[Provided data]

◇ ◇ ◇

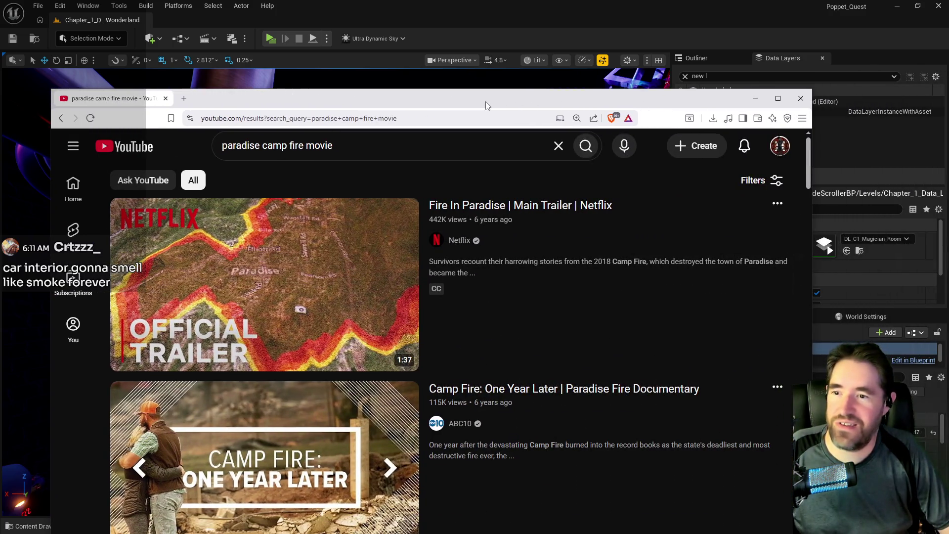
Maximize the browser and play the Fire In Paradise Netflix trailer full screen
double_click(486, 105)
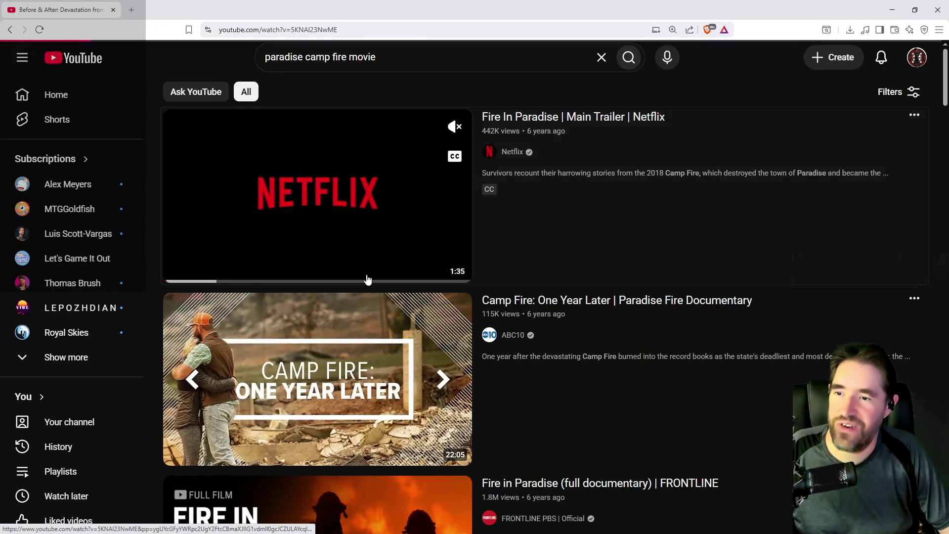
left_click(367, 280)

◇ ◇ ◇

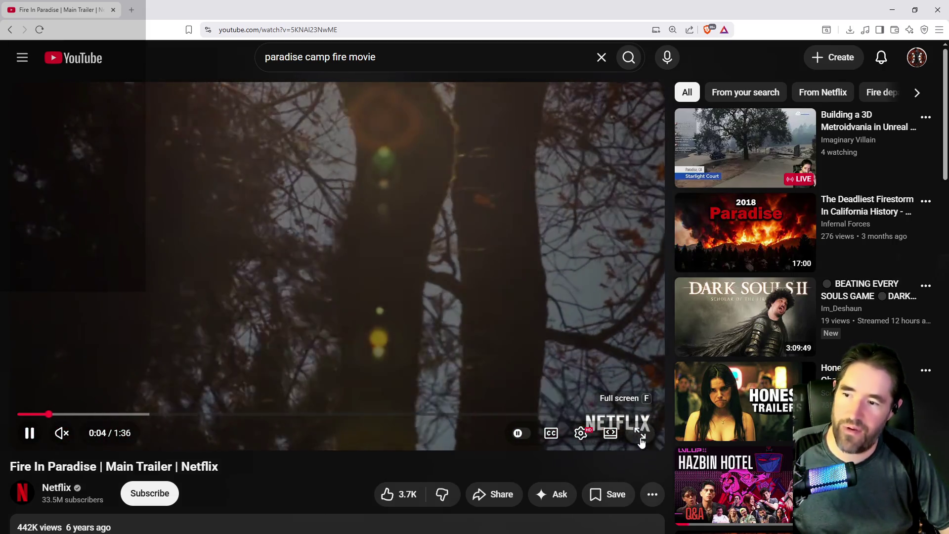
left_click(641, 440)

◇ ◇ ◇

[Problem] Using the data above, print only the lines starting at the one with "Maximize the browser" and ending at the one with "left_click(367, 280)", exactly as they stand, minus the pictures.

[Solution for this problem]
Maximize the browser and play the Fire In Paradise Netflix trailer full screen
double_click(486, 105)
left_click(367, 280)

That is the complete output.